Cibler notre intestin, ce deuxième cerveau, pour contrer le diabète
06 oct. 2020 à 05:002 min
Par RTBF

Cela fait plus de quinze ans que Claude Knauf (Inserm) et Patrice Cani (UCLouvain) collaborent sur les mécanismes moléculaires et cellulaires en vue de comprendre les causes de développement du diabète de type 2 et surtout identifier de nouvelles cibles thérapeutiques. Et plusieurs années qu’ils tentent d’identifier des liens entre le cerveau et les bactéries intestinales.

Un axe, celui entre intestin/cerveau qui joue un rôle prépondérant dans la régulation du sucre dans le sang.

Ce signal envoyé au cerveau

Concrètement, quand on mange, l’intestin (aussi appelé second cerveau grâce aux neurones qui le composent) se contracte et digère la nourriture. Le sucre et les graisses rentrent alors dans l’organisme et les taux augmentent dans le sang. Le corps fait ensuite le " job " en utilisant ce sucre et ces graisses ou en les stockant, ce qui assure un retour à la normale.

Lorsque l’intestin digère, il envoie donc un signal au cerveau afin qu’il puisse traiter les graisses et les sucres qui arrivent. Le cerveau envoie alors un message aux différents organes (foie, muscles, tissus adipeux) afin que ceux-ci fassent diminuer les taux de sucre et les graisses dans le sang.

Lipide déficitaire chez les diabétiques

Mais chez la personne diabétique, ce mécanisme ne fonctionne pas. Les deux chercheurs ont en effet observé que l’intestin n’envoie pas de signal au cerveau. En cause, une hypercontractilité de l’intestin qui brouille la communication avec le cerveau. Du coup, les ordres de faire sortir le sucre du sang ne passent plus. Le sucre reste dans le sang et il y a hyperglycémie.

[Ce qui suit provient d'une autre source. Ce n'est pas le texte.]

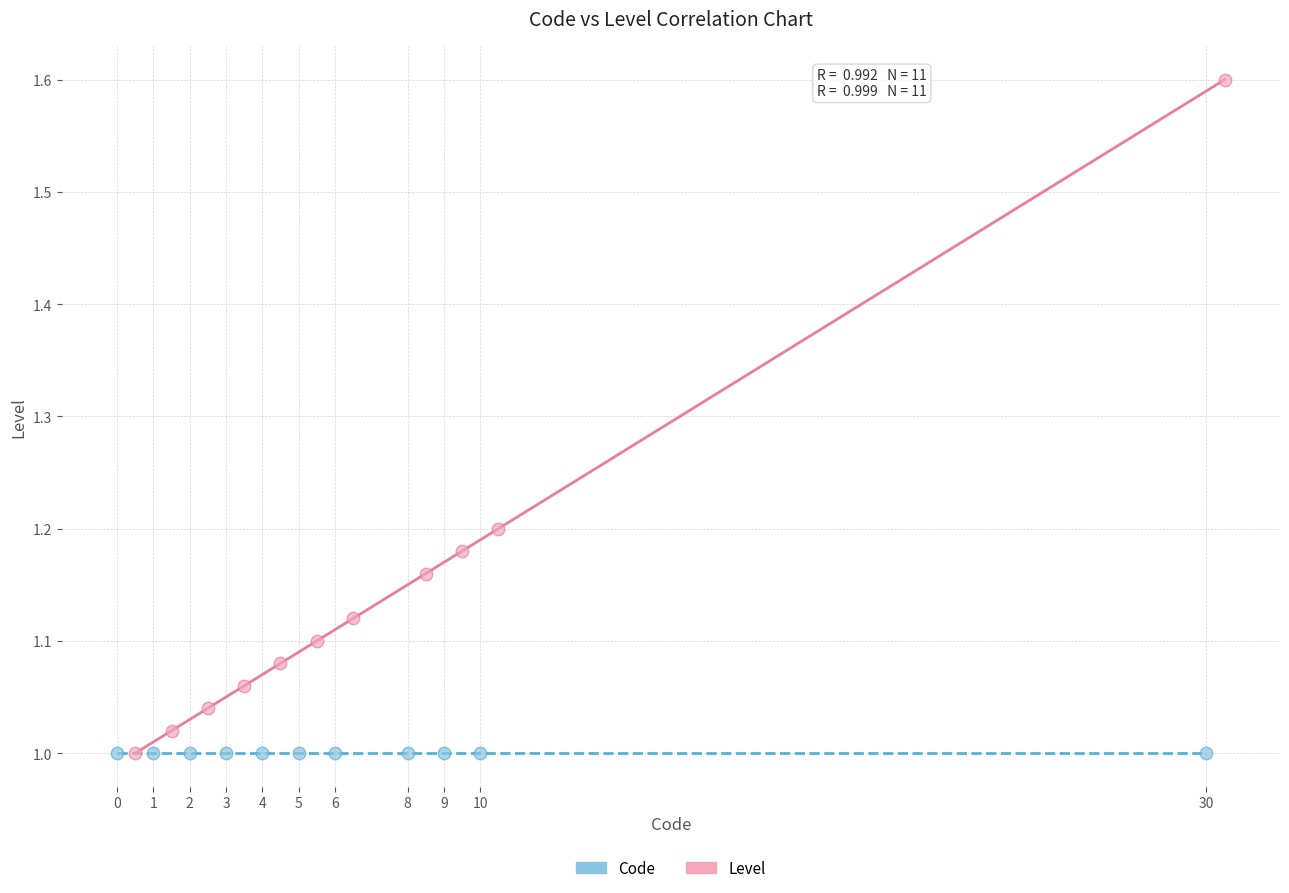

Which series contains the highest Y value?

Level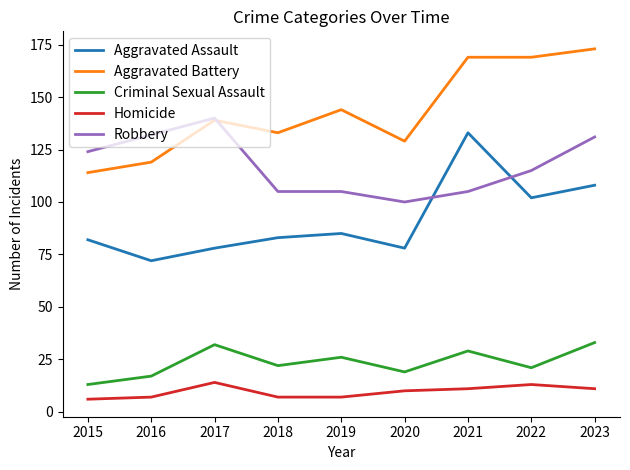

Which category has the lowest value in the Criminal Sexual Assault series?

2015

Un mécanisme qui impacte également l’action de l’insuline, car sans message, pas d’action de l’insuline et donc on assiste à de l’insulino-résistance, un phénomène où les cellules deviennent moins sensibles à cette hormone.

Afin de comprendre les causes de ce mécanisme, les deux chercheurs ont observé qu’un lipide en particulier était fortement déficitaire chez les souris diabétiques, mais également chez les personnes diabétiques (alors qu’il est naturellement présent dans l’intestin des patient·es sains). Et ce lipide est la clé qui permet de restaurer l’utilisation du sucre. Une modification de la production de lipides via les bactéries présentes dans l’intestin permet en effet de restaurer une communication parfaite entre l’intestin et le cerveau.

Contrer aussi l'inflammation intestinale

Certains de ces lipides sont donc des messagers essentiels qui agissent sur des cibles très précises de l’intestin (enképhalines ou récepteurs opioïdes). L’avantage réside aussi dans la possibilité de les administrer par voie orale ou d’en modifier la production par l’organisme. Des pistes actuellement à l’étude.

En utilisant la même approche, les deux chercheurs de l’UCLouvain et de l’Inserm ainsi que leur équipe de NeuroMicrobiota Lab ont aussi contribué à la découverte d’un nouveau lipide bio actif diminuant l’inflammation intestinale. Un lipide directement produit par certaines bactéries intestinales.

Une découverte intéressante lorsque l’on sait qu’en Belgique, une personne sur deux présente un surpoids, augmentant dès lors les risques de maladies cardiovasculaires et de diabète de type 2.